Horticulture Research 9,
Article number: uhab081 (2022)
doi: https://doi.org/10.1093/hr/uhab081
Views: 657

Received: 14 Sep 2021
Accepted: 04 Nov 2021
Published online: 07 Mar 2022

Abstract

Earliness and ripening behavior are important attributes of fruits on and off the vine, and affect quality and preference of both growers and consumers. Fruit ripening is a complex physiological process that involves metabolic shifts affecting fruit color, firmness, and aroma production. Melon is a promising model crop for the study of fruit ripening, as the full spectrum of climacteric behavior is represented across the natural variation. Using Recombinant Inbred Lines (RILs) population derived from the parental lines “Dulce” (reticulatus, climacteric) and “Tam Dew” (inodorus, non-climacteric) that vary in earliness and ripening traits, we mapped QTLs for ethylene emission, fruit firmness and days to flowering and maturity. To further annotate the main QTL intervals and identify candidate genes, we used Oxford Nanopore long-read sequencing in combination with Illumina short-read resequencing, to assemble the parental genomes de-novo. In addition to 2.5 million genome-wide SNPs and short InDels detected between the parents, we also highlight here the structural variation between these lines and the reference melon genome. Through systematic multi-layered prioritization process, we identified 18 potential polymorphisms in candidate genes within multi-trait QTLs.

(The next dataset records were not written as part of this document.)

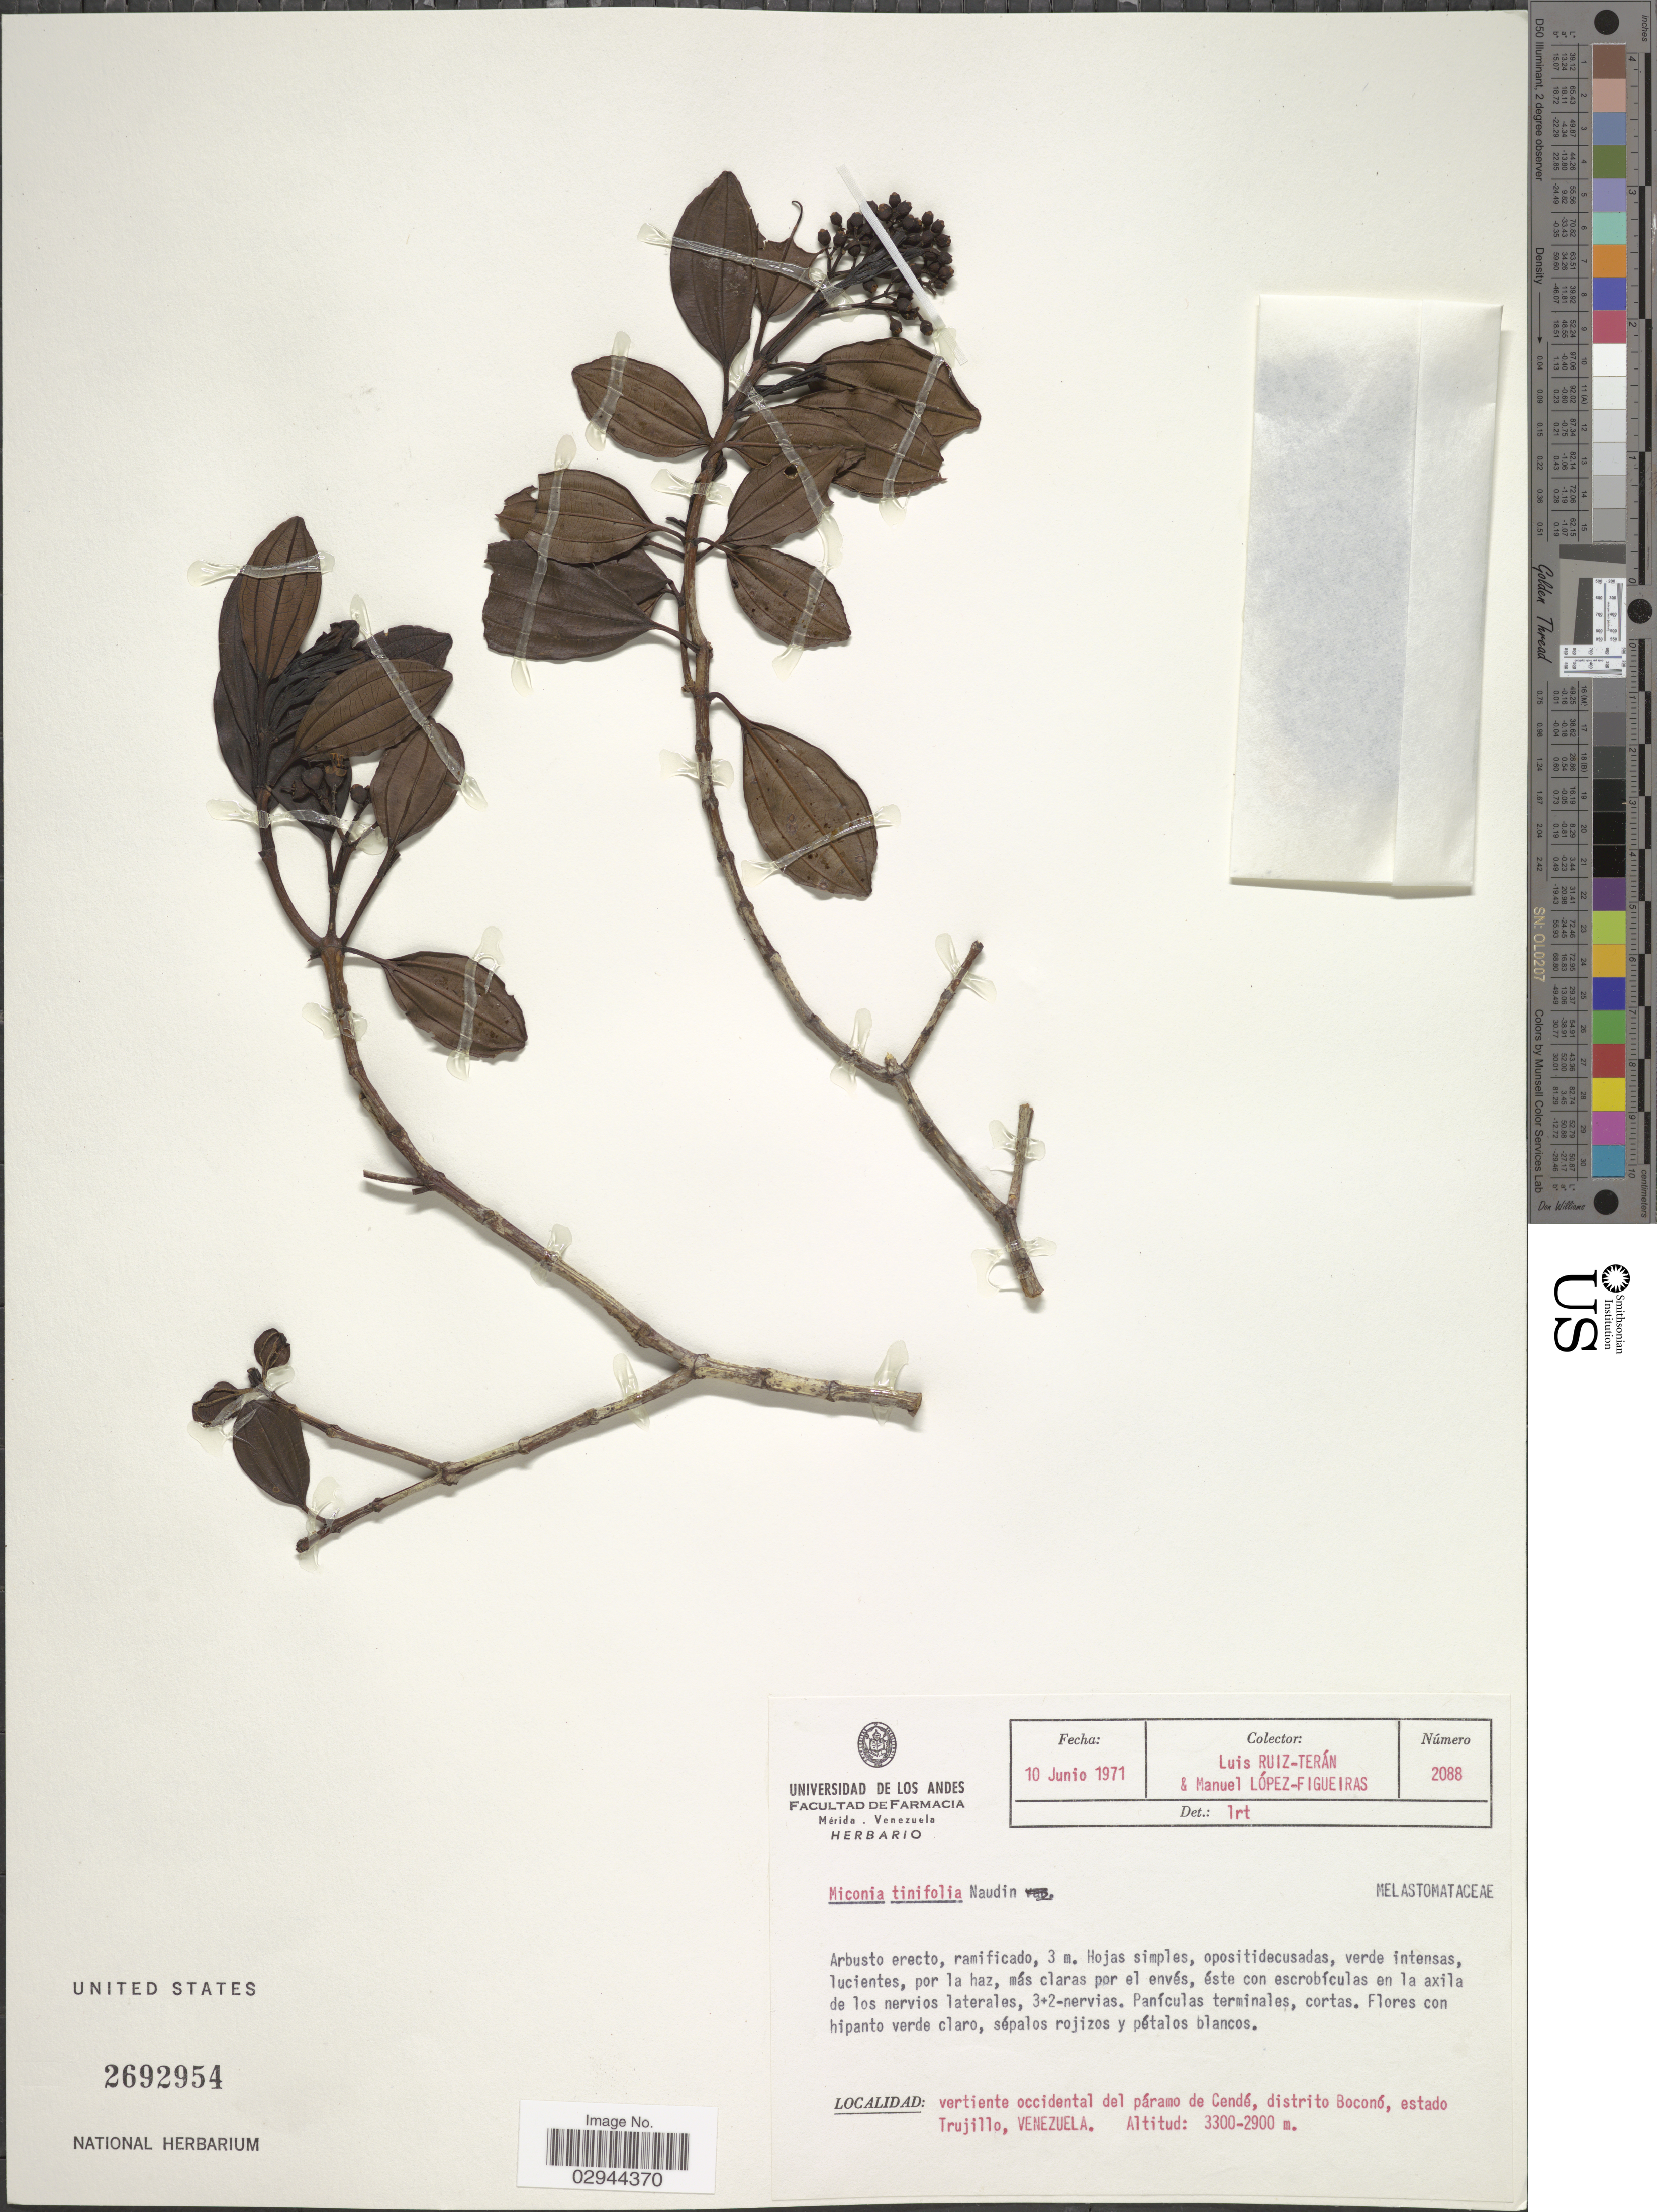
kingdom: Plantae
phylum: Tracheophyta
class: Magnoliopsida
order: Myrtales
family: Melastomataceae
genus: Miconia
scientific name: Miconia tinifolia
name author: Naudin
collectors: L. Teran & M. López Figueiras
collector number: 2088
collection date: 1971-06-10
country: Venezuela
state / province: Trujillo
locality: Vertiente occidental del páramo de Cendé, distrito Boconó.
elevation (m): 2900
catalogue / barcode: US 2692954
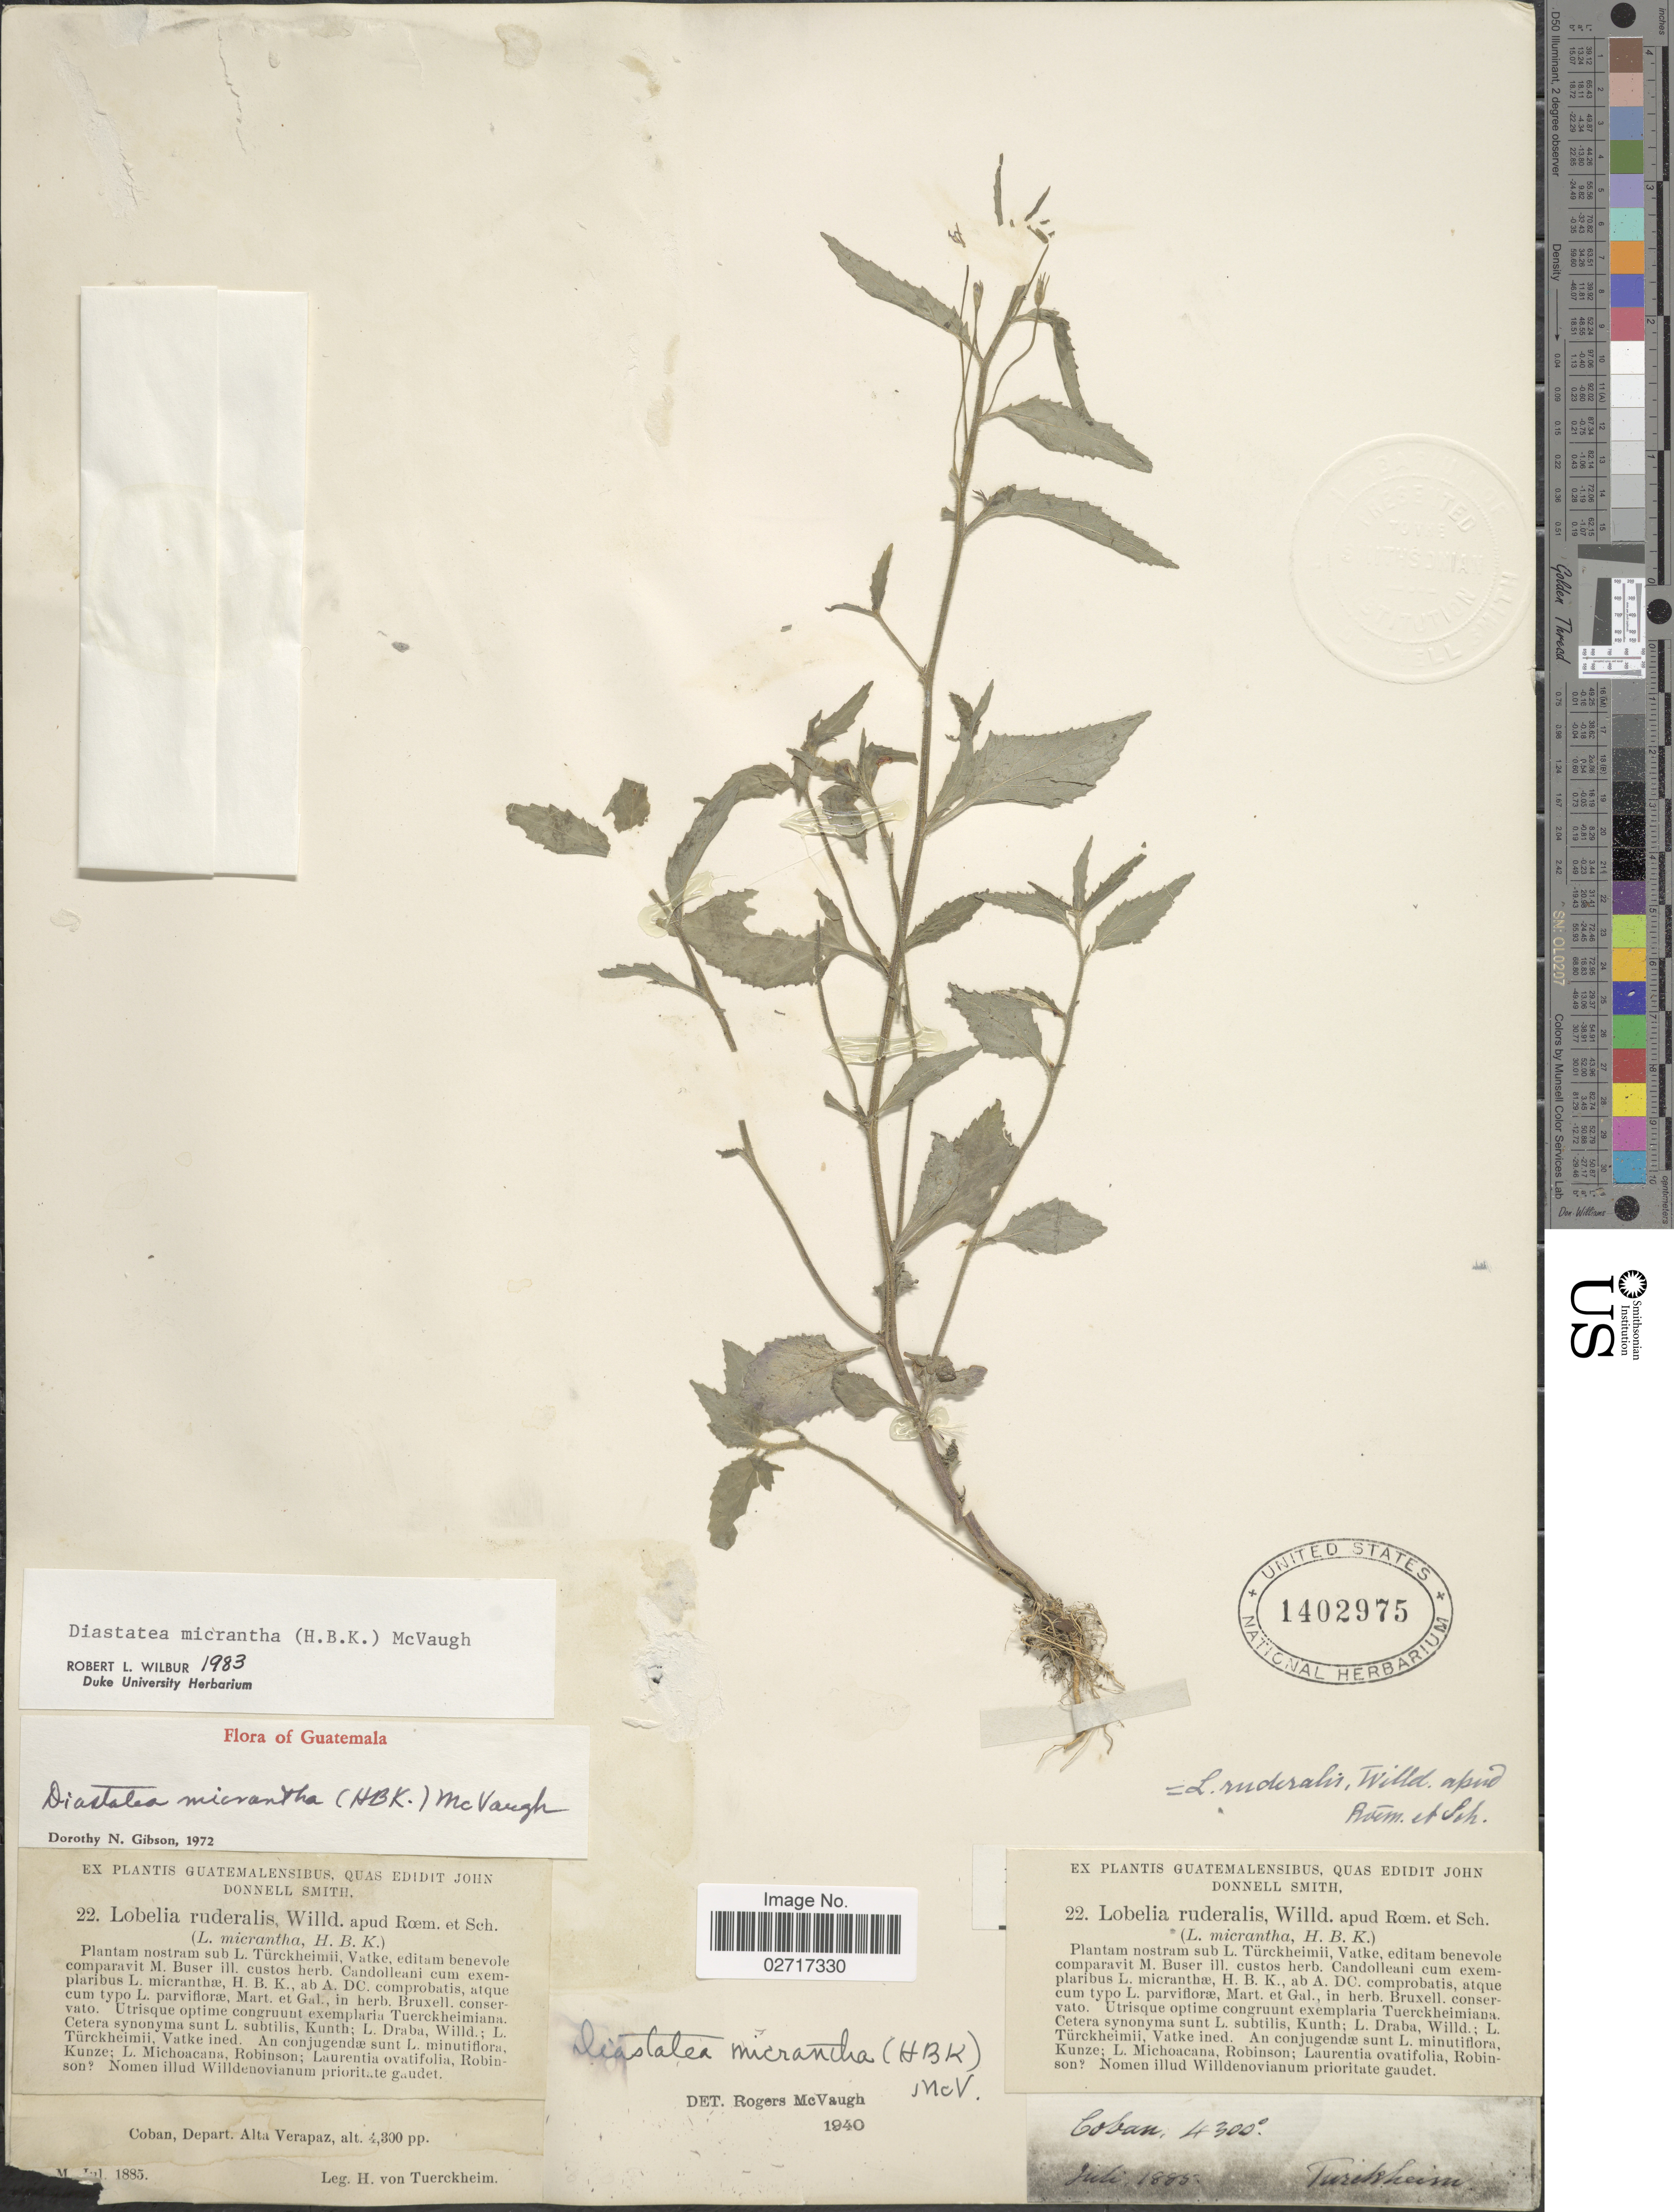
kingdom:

The associations of selected SNPs with earliness and ripening traits were further validated across a panel of 177 diverse melon accessions and across a diallel population of 190 F1 hybrids derived from a core subset of 20 diverse parents. The combination of advanced genomic tools with diverse germplasm and targeted mapping populations is demonstrated as a way to leverage forward genetics strategies to dissect complex horticulturally important traits.